In 1916, 42-year-old Rika booked passage for Valdez.

From Valdez she made her way up to the Kennicott Copper mine; cooked there for the crew until the season ended in October when she headed up the Richardson Highway to Fairbanks. She didn’t make it that far. Alaska winter took cold to a whole new level, and after a miserable four days she vowed to winter at the next roadhouse. Yost’s Roadhouse needed a cook so there Rika stayed—for seven long, dark months.

Finally, spring…

In June she made her way on north to Fairbanks and there she met John Hajdukovich.  John had just opened a roadhouse at Big Delta, but he wanted to go prospecting. He needed someone to tend the roadhouse for the winter. Rika had just endured an Alaska winter along the Richardson, so it took John a while to talk her into his proposition. He proved equal to the task.

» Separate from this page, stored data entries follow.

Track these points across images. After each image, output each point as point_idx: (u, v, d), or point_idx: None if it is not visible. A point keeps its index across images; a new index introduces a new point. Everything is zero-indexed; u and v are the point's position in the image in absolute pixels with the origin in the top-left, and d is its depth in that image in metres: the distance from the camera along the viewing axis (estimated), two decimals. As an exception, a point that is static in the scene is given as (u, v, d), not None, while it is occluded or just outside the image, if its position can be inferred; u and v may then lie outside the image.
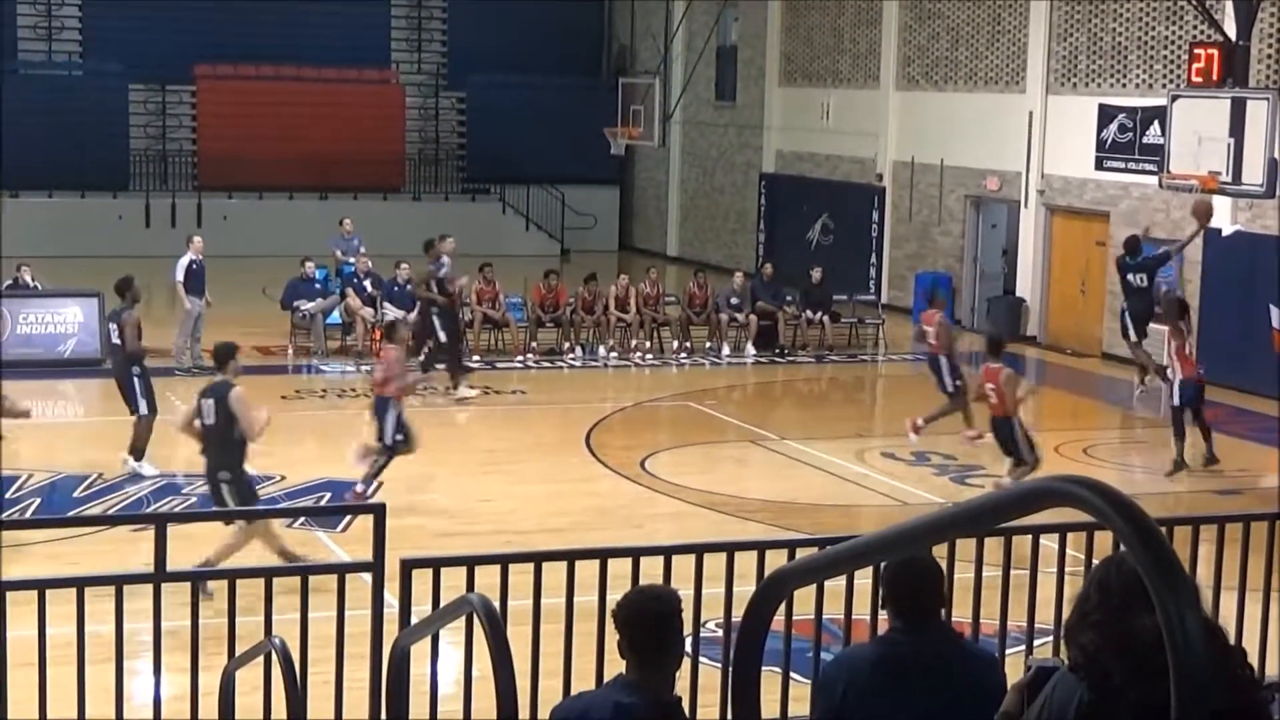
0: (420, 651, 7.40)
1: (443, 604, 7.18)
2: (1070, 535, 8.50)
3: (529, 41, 42.59)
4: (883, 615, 5.80)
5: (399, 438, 17.19)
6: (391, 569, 7.92)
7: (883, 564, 5.67)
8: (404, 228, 37.43)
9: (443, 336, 23.99)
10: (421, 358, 23.58)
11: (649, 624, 5.47)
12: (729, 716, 4.29)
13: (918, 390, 25.56)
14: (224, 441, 14.25)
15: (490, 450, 20.45)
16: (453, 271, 25.21)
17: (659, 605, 5.57)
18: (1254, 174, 20.71)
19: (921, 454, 20.51)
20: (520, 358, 26.49)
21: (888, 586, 5.61)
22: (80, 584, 7.64)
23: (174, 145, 40.96)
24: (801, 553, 7.36)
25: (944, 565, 8.29)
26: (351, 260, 27.95)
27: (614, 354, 26.96)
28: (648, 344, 27.61)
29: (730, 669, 4.16)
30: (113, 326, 18.99)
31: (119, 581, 7.80)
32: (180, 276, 24.58)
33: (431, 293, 24.45)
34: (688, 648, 8.17)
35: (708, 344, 28.05)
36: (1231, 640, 4.89)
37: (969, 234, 32.15)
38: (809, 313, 28.39)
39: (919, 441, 20.68)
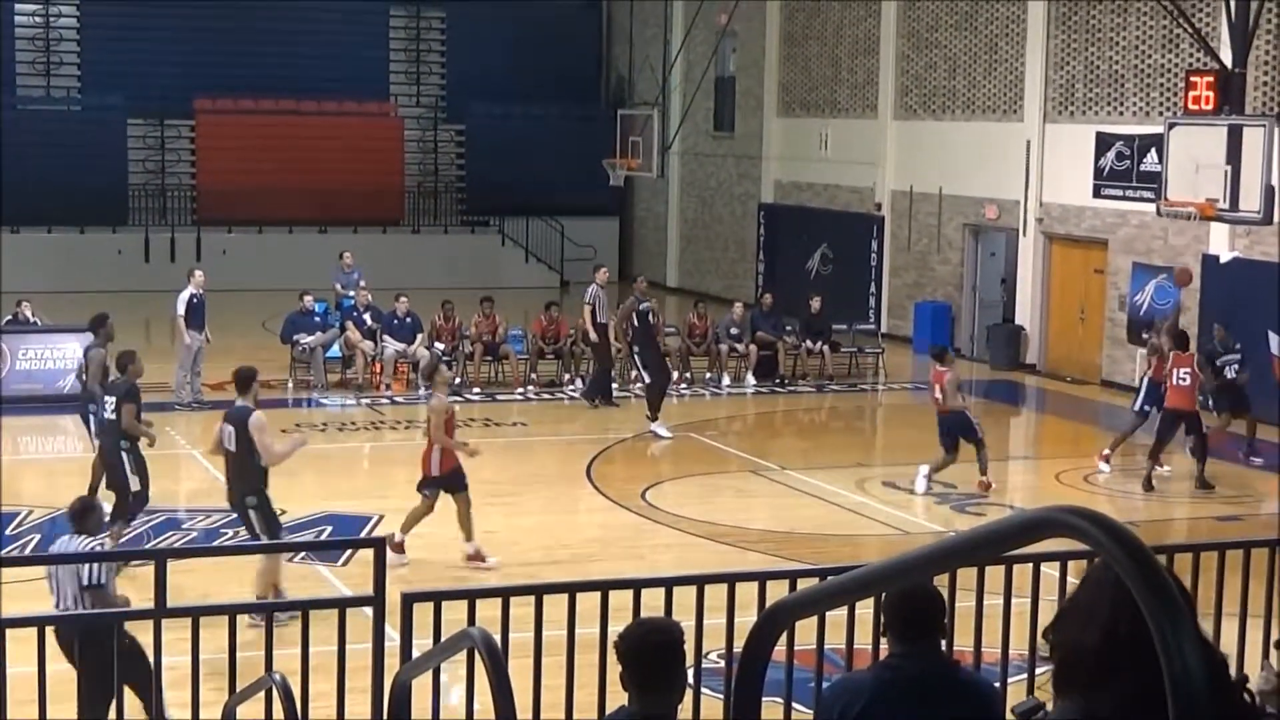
0: (422, 685, 7.40)
1: (444, 638, 7.17)
2: (1071, 563, 8.51)
3: (527, 74, 42.69)
4: (883, 644, 5.83)
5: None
6: (393, 602, 7.92)
7: (887, 596, 5.72)
8: (403, 260, 37.62)
9: (647, 377, 23.87)
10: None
11: (651, 656, 5.47)
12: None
13: (918, 419, 25.56)
14: (244, 467, 14.37)
15: (492, 482, 20.39)
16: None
17: (661, 637, 5.58)
18: (1251, 201, 20.75)
19: (922, 483, 20.50)
20: (521, 390, 26.49)
21: (889, 613, 5.67)
22: (80, 621, 7.64)
23: (173, 179, 41.03)
24: (802, 583, 7.36)
25: (945, 594, 8.30)
26: (351, 294, 27.96)
27: (614, 385, 26.91)
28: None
29: (730, 702, 4.15)
30: (79, 362, 19.05)
31: (119, 618, 7.80)
32: (181, 310, 24.57)
33: (632, 327, 24.27)
34: (690, 679, 8.18)
35: (708, 374, 28.05)
36: (1234, 667, 4.89)
37: (968, 262, 32.19)
38: (809, 342, 28.41)
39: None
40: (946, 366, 19.88)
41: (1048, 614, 8.54)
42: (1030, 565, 8.57)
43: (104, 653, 7.85)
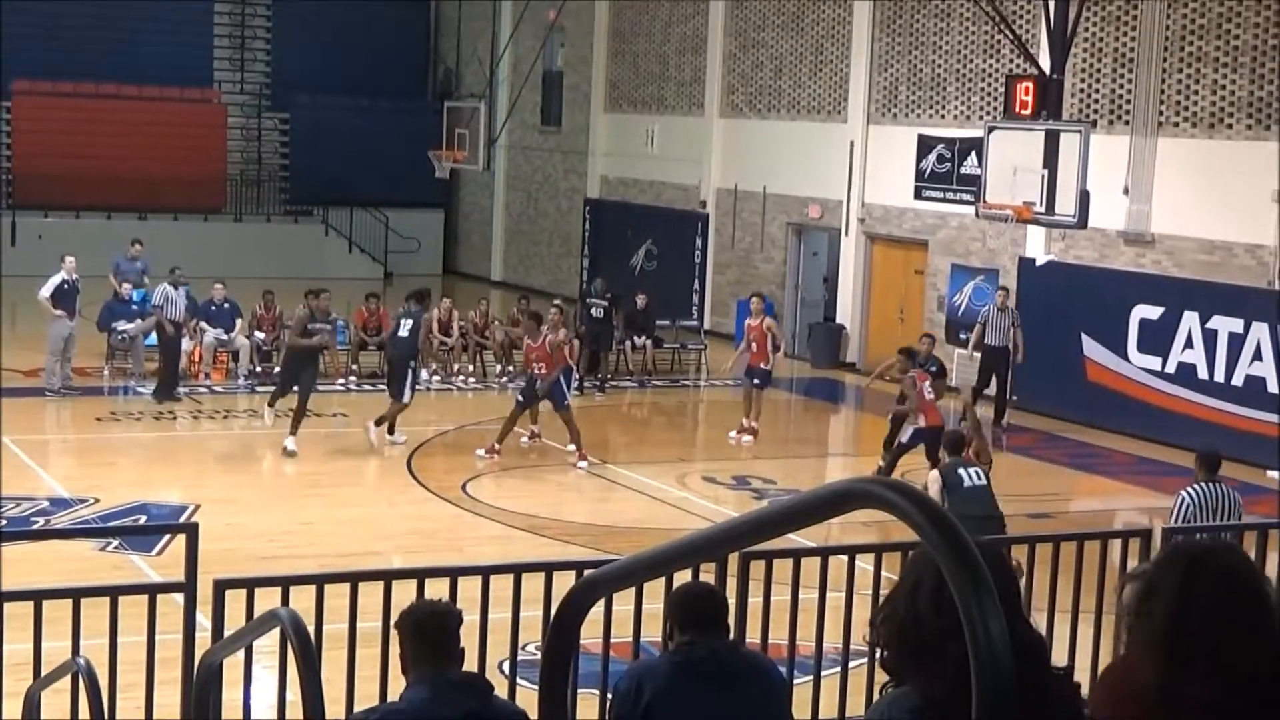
0: (235, 676, 7.30)
1: (256, 625, 7.09)
2: (885, 555, 8.63)
3: (353, 63, 42.34)
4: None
5: None
6: (206, 591, 7.81)
7: (672, 594, 6.31)
8: (225, 249, 37.10)
9: None
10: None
11: (429, 627, 5.51)
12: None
13: (739, 416, 25.70)
14: None
15: (311, 474, 20.23)
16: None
17: (438, 607, 5.74)
18: (1067, 205, 21.17)
19: (742, 478, 20.66)
20: (342, 381, 26.19)
21: (674, 612, 6.16)
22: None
23: (-12, 162, 40.11)
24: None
25: (760, 587, 8.39)
26: (130, 283, 27.18)
27: (436, 377, 26.82)
28: (470, 367, 27.54)
29: (540, 675, 4.15)
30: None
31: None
32: (47, 293, 24.18)
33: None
34: (505, 670, 8.17)
35: (531, 368, 27.95)
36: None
37: (790, 261, 32.48)
38: (632, 338, 28.48)
39: (740, 464, 20.81)
40: (758, 320, 22.98)
41: (862, 608, 8.66)
42: (845, 558, 8.68)
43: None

She finally agreed to try one winter.

John went prospecting and Rika took over the roadhouse.

News of her cooking ability quickly spread among the local prospectors and trappers—she shot rabbits and turned them into a thoroughly delectable stew. She hired Butch Stock to cut her winter’s wood and through the winter Butch and other local bachelors brought In Moose that she cooked and served to travelers passing through.

At the end of a year, Rika and John had a problem. John hadn’t found a way to pay her wages. But John had a solution. He didn’t really want to run a roadhouse. And Rika did. So John just gave her the place.

Rika, as much an institution in Big Delta as Mary Hanson, ran her roadhouse there for the rest of her life.

Alaska Lady, Mary Hanson

Rika’s roadhouse today is an Alaska State Park.